The Charter Amendment Implementation Committee has been put in place, which consists of three members of council: Rocco Yeargin, Barbara Babbitt and Matthew Shaughnessy. The committee held its first meeting Dec. 27 to go over some preliminary details of the law director position.
Yeargin said while the three members of the committee may have disagreed on Issue 14, it is time to put that aside and come together. Issue 14 was approved by 26 votes during the November General Election following a recount by the Summit County Board of Elections.
Requirements for a candidate are that they are a resident of Green and have five years of law experience. Those wishing to run for the position have until Feb. 6 to file for a possible May 7 primary. There would need to be four or more candidates in order for a primary to take place.
Yeargin said the goal of the committee is to determine if he position should be full time or part time and to determine what the salary should be. He said Green Mayor Gerard Neugebauer sent members of council a letter about hiring an outside legal council to review matters related to Issue 14.
Yeargin said members of the committee have been talking to city directors, the mayor, reviewing past documents and talking to other municipalities about the law director position. A few of the cities spoken to include Brook Park, Seven Hills, Rocky River and Barberton.
Having the position be part time is what Yeargin is favoring based on the city typically having a part time law director in the past. He said the best way to get qualified people to run for the position is by making it part time. With full time, he said, many would have to walk away from their own practice. He said plus the position could only be a four- or eight-year commitment and most lawyers are not willing to give up their practice for that.
Babbitt said she agrees the position should be part time. She said the position very well could draw someone outside of a private practice to apply such as an assistant prosecutor, which she once was.
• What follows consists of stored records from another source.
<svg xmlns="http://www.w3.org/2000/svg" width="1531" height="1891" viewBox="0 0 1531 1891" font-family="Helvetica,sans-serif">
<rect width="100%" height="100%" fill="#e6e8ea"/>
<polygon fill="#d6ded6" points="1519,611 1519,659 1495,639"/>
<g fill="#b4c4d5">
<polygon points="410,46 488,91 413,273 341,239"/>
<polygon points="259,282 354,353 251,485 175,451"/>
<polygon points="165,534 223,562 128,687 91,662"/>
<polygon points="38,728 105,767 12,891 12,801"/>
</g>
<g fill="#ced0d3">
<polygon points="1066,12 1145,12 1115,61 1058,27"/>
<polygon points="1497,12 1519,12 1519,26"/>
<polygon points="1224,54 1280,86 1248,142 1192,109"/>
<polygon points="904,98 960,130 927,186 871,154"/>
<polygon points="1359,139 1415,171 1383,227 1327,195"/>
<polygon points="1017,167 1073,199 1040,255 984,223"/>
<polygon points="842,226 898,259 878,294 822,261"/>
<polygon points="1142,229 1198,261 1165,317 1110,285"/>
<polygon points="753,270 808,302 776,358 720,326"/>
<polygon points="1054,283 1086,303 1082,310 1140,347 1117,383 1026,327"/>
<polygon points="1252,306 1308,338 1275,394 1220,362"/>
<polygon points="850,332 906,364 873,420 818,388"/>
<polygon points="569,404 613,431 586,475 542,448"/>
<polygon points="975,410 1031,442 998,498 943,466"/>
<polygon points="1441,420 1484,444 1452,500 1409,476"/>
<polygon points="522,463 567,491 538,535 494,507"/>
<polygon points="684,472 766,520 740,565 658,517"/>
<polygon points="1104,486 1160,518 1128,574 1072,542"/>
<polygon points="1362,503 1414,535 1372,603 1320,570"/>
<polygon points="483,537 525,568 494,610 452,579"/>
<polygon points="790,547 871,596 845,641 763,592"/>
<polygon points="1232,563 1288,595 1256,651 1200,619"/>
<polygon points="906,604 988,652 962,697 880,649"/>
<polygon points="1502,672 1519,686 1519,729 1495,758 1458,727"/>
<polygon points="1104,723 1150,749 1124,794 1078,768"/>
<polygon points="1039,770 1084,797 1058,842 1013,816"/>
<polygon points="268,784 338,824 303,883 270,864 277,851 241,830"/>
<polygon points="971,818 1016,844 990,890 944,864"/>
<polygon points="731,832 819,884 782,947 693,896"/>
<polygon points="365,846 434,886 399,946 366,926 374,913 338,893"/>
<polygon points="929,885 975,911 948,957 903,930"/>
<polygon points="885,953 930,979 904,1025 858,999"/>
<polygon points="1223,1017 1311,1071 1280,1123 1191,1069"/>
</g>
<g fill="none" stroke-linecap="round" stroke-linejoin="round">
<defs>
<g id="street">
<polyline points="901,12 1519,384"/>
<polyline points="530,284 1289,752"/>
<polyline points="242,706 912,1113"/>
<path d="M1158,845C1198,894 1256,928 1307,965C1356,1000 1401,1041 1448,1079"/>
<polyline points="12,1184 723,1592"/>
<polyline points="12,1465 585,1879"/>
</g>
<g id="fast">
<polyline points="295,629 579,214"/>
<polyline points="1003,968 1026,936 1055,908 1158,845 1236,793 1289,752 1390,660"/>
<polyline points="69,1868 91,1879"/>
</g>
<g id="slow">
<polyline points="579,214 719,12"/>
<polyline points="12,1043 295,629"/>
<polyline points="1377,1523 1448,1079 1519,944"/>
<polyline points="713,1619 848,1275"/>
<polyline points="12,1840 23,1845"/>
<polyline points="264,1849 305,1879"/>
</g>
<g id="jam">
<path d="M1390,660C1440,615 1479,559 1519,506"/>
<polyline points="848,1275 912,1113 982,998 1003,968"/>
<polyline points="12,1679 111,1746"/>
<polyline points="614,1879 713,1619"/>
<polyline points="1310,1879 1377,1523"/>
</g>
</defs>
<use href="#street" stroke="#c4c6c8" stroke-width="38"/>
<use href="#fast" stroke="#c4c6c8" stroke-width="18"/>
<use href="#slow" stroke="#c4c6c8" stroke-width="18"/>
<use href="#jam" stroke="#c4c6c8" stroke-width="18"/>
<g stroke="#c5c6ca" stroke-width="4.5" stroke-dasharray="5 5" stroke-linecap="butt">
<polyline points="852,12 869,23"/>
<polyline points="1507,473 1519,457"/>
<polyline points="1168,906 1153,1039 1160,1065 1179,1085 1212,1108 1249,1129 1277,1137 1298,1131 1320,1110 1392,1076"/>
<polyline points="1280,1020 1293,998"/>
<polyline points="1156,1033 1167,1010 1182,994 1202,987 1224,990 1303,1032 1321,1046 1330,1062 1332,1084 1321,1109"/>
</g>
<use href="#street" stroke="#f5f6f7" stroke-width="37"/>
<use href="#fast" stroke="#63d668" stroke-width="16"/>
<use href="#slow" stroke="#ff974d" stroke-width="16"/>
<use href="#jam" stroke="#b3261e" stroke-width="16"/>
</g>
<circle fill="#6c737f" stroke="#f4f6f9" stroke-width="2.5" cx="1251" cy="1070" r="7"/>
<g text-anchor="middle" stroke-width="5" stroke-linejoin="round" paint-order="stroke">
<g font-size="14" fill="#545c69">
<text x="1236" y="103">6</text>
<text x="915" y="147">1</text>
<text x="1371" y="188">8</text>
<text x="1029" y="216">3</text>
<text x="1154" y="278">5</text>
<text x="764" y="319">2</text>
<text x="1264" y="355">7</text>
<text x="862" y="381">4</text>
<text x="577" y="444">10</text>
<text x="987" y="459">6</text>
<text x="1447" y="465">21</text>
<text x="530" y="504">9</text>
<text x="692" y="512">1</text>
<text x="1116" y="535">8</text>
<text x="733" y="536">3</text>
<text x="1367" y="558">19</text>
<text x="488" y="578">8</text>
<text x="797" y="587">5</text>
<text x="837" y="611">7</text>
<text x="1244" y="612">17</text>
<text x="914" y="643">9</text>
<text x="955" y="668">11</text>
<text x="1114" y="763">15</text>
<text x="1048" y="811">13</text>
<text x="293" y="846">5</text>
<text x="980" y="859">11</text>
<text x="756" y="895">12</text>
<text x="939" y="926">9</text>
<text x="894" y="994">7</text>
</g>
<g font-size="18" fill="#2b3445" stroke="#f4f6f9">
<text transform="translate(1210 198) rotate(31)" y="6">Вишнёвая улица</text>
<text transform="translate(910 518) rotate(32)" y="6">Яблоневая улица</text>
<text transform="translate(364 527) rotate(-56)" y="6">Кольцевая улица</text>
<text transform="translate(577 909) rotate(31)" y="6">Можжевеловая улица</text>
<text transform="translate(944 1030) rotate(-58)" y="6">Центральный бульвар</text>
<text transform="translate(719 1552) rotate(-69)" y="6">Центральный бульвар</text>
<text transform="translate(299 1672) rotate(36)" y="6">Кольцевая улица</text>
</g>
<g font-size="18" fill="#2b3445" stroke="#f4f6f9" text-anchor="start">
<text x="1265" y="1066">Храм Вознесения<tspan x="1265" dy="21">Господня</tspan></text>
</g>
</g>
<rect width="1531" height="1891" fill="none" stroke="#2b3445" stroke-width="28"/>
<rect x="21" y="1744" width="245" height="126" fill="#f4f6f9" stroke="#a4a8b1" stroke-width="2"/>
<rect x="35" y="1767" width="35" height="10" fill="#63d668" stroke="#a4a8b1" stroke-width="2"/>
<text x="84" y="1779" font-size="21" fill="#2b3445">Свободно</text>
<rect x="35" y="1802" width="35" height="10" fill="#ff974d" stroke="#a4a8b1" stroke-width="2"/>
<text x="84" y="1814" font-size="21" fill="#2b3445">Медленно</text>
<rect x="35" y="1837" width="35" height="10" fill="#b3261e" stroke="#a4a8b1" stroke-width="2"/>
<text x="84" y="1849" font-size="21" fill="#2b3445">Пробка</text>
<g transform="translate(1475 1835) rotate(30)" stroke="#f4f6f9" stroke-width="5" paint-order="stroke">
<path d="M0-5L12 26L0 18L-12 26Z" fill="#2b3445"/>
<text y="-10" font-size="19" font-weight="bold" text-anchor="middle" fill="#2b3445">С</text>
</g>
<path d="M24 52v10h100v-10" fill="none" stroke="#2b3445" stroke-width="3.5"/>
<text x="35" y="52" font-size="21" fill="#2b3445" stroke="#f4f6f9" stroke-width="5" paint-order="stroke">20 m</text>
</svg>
Shaughnessy said at first he was thinking the position should be full time, but now he agrees it should be part time.
Yeargin thinks the salary should be $60,000 and include benefits.
Shaughnessy would like to see the person elected into the position at least make what a public defender makes, which is $62,000. He is also in favor of some sort of pay increase, in time, as he doesn’t want to see someone who holds the position become an underpaid law director.
The committee weighed the option of having an hourly requirement for those in the position to be at the Central Administration Building. Yeargin said, at this point, he would like to see that be flexible and see how things go. He said input can always be collected too from whoever is elected into the position.
Duties of the law director include gathering record requests, reviewing ordnances, contracts, phone calls, reviewing legislation and also reviewing what the other directors would like to put in place.
Yeargin raised the concern of what happends if the person elected doesn't do their job. He said some other municipalities have in their charter a way for the mayor or council to remove the law director if they are not doing what they have been elected to do. He said this is something that should be considered.
Any changes to the charter would have to be done by the Charter Review Commission, which will be meeting as 2019 is a review year.
“I feel confident we will attract good people for this position,” Babbitt said.
No details have been finalized yet for the law director position as legal council is expected review the proposals and the information is expected to be presented to City Council.